通常は成猫になると自立しますが、なかには子猫が母猫に依存するように飼い主に依存的な愛情をもつ場合があります。過剰な愛情は猫の精神的な自立を遅らせるうえ、留守中に大声で鳴く、粗相するなどの問題行動にもつながりかねません。
飼い主以外に興味を持たせたり、猫と離れる時間を作ったりと工夫して、猫が自立できるよう促してあげましょう。
そのほかの肛門まわりのトラブル
最後に、そのほかの肛門まわりのトラブルについて解説します。
猫が頻繁におしりを気にしている場合、
- 肛門嚢アポクリン腺がん
- 直腸脱
- 大腸炎
- 寄生虫
といった病気のサインである可能性も考えられます。
おしりを舐める、おしりで床を歩く、肛門周辺が汚れているなどの様子がみられる場合は注意しましょう。
肛門嚢アポクリン腺がん
肛門嚢アポクリン腺がんとは、肛門嚢にあるアポクリン腺が腫瘍化する病気です。
猫では稀な病気ですが、発症すると以下のような症状が主にみられます。
- 肛門周囲の膨張
- 便秘
- 便の形状の変化
- 排便困難
- 出血
肛門嚢アポクリン腺がんは転移しやすい性質をもつため、治療の中心は外科的切除となります。
直腸脱(脱腸)
直腸脱とは、直腸が反転して肛門から突出する状態です。
一般的には、以下のような症状がみられます。
- 排便困難
- 出血
- 排便ポーズを繰り返す
放置すれば、直腸の粘膜が乾燥して壊死しかねません。軽度の場合は押し戻すことが可能ですが、壊死している場合や再発性の場合は外科的手術をすることもあります。
大腸炎
大腸炎とは、細菌感染など何らかの原因で大腸に炎症が起きている状態です。
一般的に以下のような症状がみられます。
- 頻回の排便
- 下痢や軟便
- 出血
- 排便ポーズを繰り返す
症状が長引くと食欲や元気の低下にもつながりかねません。出血が続く、便の臭いが強いと感じる場合は、早めに動物病院を受診しましょう。
寄生虫
猫によくみられる寄生虫は、回虫や瓜実条虫です。例えば、猫の肛門や糞便上に白い粒がみられる場合は条虫症が疑われます。

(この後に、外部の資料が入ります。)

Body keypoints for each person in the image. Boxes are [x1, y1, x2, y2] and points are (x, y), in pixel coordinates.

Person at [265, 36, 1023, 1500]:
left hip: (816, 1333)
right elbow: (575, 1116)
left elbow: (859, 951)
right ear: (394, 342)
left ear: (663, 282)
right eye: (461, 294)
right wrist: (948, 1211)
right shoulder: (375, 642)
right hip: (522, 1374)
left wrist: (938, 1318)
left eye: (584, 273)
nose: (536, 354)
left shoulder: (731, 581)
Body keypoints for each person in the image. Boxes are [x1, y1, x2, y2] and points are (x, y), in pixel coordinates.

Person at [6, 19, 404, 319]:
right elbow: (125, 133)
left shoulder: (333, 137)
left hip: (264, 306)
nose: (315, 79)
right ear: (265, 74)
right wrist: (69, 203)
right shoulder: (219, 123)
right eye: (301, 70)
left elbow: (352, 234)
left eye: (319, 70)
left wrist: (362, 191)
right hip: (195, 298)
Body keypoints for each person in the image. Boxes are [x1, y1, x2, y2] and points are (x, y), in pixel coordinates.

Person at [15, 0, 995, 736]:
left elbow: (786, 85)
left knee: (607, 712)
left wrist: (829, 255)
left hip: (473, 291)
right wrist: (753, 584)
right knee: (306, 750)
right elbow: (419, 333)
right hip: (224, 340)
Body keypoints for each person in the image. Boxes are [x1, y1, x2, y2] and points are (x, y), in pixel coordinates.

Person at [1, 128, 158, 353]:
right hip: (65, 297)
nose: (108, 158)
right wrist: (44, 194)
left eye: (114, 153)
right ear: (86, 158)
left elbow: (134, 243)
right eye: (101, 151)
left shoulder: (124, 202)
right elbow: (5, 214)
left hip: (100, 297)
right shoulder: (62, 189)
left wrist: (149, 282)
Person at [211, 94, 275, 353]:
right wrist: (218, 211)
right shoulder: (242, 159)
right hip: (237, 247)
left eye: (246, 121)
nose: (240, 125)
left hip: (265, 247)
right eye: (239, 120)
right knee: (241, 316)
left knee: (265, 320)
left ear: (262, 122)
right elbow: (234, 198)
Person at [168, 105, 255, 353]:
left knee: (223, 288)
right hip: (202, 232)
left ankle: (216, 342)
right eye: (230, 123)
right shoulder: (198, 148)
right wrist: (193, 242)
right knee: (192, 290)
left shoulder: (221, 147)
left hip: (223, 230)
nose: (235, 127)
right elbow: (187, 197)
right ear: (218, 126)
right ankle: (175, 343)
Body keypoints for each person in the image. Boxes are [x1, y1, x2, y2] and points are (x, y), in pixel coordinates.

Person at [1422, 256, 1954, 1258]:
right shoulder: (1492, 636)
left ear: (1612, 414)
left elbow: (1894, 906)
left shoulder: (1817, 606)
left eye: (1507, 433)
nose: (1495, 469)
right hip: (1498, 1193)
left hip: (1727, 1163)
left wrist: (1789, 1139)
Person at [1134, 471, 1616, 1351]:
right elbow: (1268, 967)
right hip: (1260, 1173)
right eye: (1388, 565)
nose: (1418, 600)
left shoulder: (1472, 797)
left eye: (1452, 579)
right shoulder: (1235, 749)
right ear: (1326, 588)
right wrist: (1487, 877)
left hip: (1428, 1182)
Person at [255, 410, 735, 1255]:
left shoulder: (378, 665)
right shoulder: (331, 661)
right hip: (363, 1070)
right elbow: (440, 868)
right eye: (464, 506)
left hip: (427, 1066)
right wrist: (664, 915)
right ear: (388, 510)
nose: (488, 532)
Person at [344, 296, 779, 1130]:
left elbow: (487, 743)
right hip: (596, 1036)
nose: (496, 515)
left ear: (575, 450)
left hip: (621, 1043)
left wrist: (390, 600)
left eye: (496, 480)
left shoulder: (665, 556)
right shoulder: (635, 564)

成猫では無症状の場合も多く、命にかかわる病気ではないものの、稀に下痢や嘔吐などの症状が生じます。
駆虫薬で駆除できるため、寄生虫が疑われる場合は獣医師に相談しましょう。
まとめ│猫のおしりで心配な症状は動物病院へ
猫のおしりが臭い場合、一時的なものであれば肛門腺の分泌液が主な原因です。
肛門腺トラブルを引き起こさないよう、1ヶ月に1回ほどのペースで肛門腺を絞りましょう。
肛門腺絞りの方法は以下のとおりです。
- しっぽを片手で持ち上げる
- もう片方の手の親指と人差し指で肛門腺を確認する
- 肛門に向かって押し上げるように絞る
一方で、おしりの臭いが続く場合は細菌性膀胱炎や子宮蓄膿症など病気のサインの可能性もあります。猫の行動に異変を感じる場合は、早めに獣医師に相談しましょう。